__Extrait choisi__:
= = = = = = =
Les concepteurs des MMORPG les plus populaires[5] (et antérieurement les romans de type médiéval fantastique, en particulier l’oeuvre maîtresse de Tolkien) ont trouvé leur inspiration dans une multitude d’histoires moyenâgeuses, de mythes et légendes divers (celtiques ou germaniques par exemple). Il s’ensuit une « composition hétéroclite » (Lévi-Strauss 1962 : 26) propre au bricolage, un univers rapiécé. Le monde des MMORPG est donc né d’un syncrétisme forcé, d’une transculturalité approximative ; il continue d’évoluer avec les prolongements bricolés, denses et semble-t-il inépuisables des éditeurs (patchs d’extension, novellisations). De l’avis de Nelson Goodman (cité dans Ong-Van-Cung 2002 : 19), « pour construire le monde […] on démarre toujours avec des mondes déjà à disposition ; faire, c’est refaire ». Ce sont précisément ces manières de faire des mondes qu’utilisent les pratiques scripturaires amateurs. Le bricolage ne fait que répondre au bricolage, les éditeurs de jeux ont ouvert la voie à des recréations récréatives, à des jeux d’écriture sans compter.

Nous sommes dans l’ère confuse de l’open source, du piratage-partage, de la culture participative et du Web 2.0 : elle invite au braconnage, au « faire soi-même » (Genvo 2008) et a ouvert la voie à une dictature des anonymes qui prennent la liberté de prendre, de défaire, de recréer. Dans ces conditions, les productions culturelles voient naturellement leurs contenus transfigurés, détournés, réappropriés sur un réseau où s’est installé « un imaginaire commun d’ouverture à l’infini » (Ehrenberg 1995 : 275).
= = = = = = =
__Données enregistrées__:
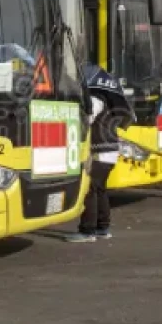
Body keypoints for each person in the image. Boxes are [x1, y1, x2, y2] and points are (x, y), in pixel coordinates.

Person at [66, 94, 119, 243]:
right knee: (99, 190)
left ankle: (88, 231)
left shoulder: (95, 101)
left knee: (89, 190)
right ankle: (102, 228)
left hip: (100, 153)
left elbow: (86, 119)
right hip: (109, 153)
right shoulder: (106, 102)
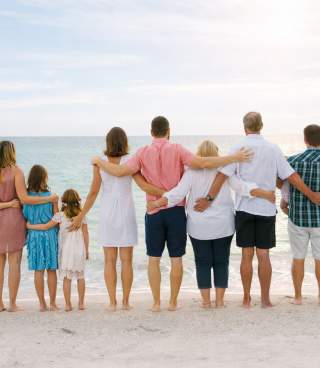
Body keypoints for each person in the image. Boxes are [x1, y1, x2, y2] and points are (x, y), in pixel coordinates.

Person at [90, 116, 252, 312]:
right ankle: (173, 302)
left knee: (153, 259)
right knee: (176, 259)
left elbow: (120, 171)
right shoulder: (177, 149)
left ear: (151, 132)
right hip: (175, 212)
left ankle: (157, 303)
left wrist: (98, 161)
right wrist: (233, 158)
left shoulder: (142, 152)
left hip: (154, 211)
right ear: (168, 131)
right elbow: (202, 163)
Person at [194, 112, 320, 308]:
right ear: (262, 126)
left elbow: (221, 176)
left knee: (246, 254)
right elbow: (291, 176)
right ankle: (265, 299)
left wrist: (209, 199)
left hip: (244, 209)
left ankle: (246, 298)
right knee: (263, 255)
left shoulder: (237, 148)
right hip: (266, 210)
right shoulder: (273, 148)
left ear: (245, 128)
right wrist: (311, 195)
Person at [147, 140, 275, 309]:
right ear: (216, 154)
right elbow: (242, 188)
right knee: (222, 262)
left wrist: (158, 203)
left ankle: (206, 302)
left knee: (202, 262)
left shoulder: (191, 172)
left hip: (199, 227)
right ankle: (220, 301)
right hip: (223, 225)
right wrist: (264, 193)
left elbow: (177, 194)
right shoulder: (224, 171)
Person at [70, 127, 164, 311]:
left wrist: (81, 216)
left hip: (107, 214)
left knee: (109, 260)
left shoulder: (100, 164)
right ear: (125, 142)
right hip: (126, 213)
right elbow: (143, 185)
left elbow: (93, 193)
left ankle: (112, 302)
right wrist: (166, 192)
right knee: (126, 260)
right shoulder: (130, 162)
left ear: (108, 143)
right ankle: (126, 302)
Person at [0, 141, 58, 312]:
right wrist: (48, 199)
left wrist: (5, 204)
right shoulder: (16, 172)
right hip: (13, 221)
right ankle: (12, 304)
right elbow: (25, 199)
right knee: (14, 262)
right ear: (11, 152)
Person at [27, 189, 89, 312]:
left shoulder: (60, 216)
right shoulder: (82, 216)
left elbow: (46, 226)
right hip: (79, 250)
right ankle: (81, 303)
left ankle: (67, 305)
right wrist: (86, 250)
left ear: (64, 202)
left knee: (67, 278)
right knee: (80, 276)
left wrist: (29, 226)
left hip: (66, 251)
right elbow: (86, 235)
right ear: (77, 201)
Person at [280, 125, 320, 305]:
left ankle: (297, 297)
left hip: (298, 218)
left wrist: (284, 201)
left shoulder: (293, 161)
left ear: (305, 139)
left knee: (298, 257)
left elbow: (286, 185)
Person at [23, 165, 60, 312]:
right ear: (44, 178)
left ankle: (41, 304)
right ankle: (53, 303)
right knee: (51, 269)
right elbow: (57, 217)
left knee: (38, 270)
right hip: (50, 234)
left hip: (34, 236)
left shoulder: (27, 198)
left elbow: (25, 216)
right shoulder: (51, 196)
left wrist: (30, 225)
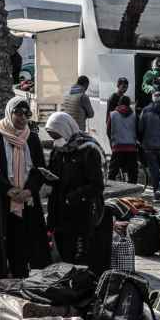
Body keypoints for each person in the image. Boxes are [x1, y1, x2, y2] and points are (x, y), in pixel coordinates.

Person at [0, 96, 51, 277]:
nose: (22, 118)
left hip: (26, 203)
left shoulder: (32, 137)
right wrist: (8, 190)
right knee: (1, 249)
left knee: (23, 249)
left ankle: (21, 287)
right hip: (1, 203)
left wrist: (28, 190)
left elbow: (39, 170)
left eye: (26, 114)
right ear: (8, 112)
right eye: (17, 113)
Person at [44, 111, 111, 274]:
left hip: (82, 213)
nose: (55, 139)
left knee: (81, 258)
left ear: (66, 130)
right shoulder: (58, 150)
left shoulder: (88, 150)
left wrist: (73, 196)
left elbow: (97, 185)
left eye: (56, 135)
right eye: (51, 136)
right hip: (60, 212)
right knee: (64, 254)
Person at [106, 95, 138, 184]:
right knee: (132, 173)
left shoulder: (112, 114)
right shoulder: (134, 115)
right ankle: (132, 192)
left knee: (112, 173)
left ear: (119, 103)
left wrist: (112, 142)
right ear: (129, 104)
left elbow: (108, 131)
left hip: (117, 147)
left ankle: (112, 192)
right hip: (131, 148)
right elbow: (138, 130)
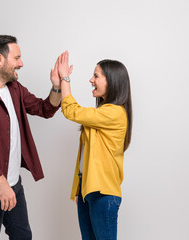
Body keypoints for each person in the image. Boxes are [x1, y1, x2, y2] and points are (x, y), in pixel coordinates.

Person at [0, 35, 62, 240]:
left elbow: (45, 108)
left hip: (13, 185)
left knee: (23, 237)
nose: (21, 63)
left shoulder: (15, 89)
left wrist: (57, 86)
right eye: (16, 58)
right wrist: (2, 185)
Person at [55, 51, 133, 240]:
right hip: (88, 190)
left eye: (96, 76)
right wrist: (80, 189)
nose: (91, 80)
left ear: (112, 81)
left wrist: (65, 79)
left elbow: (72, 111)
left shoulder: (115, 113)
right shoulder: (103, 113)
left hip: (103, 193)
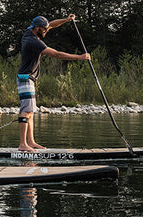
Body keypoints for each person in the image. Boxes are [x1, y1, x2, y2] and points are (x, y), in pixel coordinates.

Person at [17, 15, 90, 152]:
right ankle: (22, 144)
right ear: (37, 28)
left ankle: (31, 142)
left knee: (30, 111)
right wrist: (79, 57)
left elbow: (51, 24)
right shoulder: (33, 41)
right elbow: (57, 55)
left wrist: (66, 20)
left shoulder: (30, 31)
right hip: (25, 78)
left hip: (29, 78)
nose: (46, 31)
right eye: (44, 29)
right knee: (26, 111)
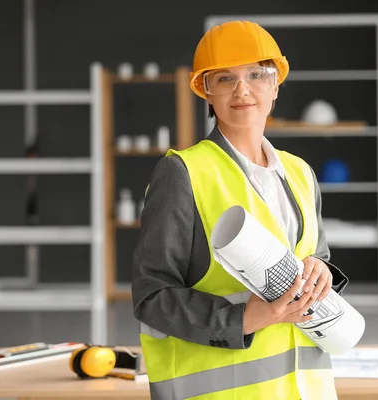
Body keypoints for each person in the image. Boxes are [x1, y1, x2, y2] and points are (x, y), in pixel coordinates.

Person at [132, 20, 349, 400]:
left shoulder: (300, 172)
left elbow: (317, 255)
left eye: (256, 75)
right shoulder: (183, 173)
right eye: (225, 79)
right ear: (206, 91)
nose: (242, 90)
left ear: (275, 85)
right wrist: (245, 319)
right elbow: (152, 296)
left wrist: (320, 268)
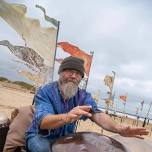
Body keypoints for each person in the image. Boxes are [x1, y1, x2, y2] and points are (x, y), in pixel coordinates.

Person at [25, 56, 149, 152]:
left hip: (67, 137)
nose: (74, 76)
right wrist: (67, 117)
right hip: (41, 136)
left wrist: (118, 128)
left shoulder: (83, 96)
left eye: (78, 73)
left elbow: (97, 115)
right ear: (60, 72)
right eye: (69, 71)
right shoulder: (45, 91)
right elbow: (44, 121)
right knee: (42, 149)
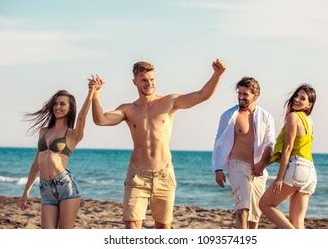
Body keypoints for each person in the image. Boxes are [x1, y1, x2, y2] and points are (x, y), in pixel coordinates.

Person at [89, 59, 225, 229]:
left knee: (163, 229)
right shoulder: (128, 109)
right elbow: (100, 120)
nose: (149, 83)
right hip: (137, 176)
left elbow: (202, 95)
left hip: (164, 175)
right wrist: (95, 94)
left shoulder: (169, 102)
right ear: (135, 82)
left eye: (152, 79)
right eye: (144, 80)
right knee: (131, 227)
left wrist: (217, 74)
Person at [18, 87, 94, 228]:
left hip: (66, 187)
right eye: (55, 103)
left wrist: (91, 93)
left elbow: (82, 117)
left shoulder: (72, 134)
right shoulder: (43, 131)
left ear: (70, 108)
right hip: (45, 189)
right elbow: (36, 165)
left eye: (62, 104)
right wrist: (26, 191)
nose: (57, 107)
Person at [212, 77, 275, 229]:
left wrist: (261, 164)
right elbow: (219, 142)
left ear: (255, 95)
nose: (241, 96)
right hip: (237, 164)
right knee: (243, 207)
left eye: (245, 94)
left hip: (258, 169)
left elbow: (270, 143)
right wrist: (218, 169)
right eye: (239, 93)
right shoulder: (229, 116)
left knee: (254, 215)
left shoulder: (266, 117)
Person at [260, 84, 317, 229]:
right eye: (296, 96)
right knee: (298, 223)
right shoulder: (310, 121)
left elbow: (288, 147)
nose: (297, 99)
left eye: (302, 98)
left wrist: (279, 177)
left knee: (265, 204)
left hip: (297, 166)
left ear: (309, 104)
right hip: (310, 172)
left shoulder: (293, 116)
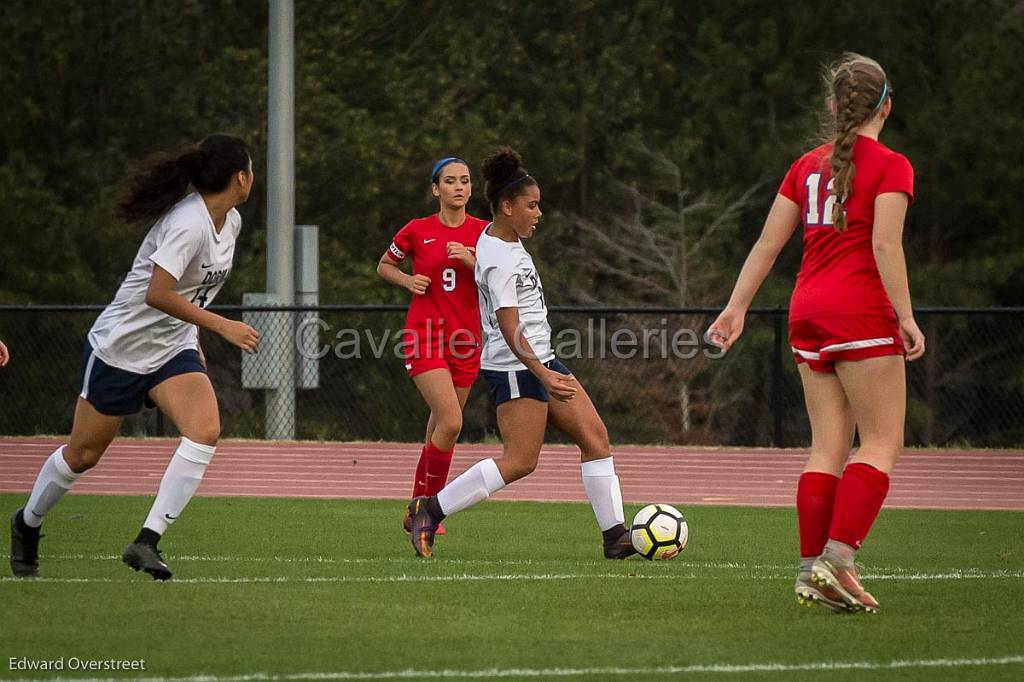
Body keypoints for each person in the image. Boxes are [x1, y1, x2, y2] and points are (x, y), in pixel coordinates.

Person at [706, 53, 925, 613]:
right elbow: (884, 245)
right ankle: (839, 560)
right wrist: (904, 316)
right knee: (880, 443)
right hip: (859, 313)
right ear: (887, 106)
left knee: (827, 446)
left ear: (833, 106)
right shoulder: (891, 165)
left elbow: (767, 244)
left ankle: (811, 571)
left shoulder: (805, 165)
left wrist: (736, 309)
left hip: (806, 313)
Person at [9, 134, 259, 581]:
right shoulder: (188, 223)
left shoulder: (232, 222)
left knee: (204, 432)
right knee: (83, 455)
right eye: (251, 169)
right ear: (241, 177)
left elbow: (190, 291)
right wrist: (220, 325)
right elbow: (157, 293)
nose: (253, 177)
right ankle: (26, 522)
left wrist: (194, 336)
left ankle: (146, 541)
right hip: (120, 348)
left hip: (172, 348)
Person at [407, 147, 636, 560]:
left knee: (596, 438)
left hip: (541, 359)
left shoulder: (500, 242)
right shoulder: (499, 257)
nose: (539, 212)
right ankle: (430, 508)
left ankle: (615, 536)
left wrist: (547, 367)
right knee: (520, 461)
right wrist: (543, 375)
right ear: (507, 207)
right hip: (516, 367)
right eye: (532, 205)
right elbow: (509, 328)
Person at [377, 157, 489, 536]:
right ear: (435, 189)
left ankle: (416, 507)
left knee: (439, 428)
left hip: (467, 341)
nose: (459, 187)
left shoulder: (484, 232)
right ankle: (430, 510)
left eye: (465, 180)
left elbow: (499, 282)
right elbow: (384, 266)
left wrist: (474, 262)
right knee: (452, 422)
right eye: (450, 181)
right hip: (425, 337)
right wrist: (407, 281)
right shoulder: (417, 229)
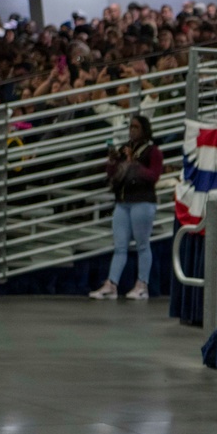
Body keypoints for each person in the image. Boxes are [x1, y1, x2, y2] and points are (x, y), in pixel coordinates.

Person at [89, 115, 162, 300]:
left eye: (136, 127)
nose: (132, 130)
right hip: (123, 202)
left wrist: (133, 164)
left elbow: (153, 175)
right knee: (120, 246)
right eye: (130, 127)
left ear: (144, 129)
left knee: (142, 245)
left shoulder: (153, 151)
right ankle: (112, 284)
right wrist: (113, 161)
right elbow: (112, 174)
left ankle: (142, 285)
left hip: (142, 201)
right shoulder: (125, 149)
= = = = = = =
__Consigne__: Actualisez l'extrait sur les MMORPG en reproduisant tout ce qui va de « Nous sommes dans » jusqu'à « (Ehrenberg 1995 : 275). », avec « culture collaborative » à la place de « culture participative ». Les lignes n'ont aucun rapport avec l'extrait.

__Corrigé__:
Nous sommes dans l’ère confuse de l’open source, du piratage-partage, de la culture collaborative et du Web 2.0 : elle invite au braconnage, au « faire soi-même » (Genvo 2008) et a ouvert la voie à une dictature des anonymes qui prennent la liberté de prendre, de défaire, de recréer. Dans ces conditions, les productions culturelles voient naturellement leurs contenus transfigurés, détournés, réappropriés sur un réseau où s’est installé « un imaginaire commun d’ouverture à l’infini » (Ehrenberg 1995 : 275).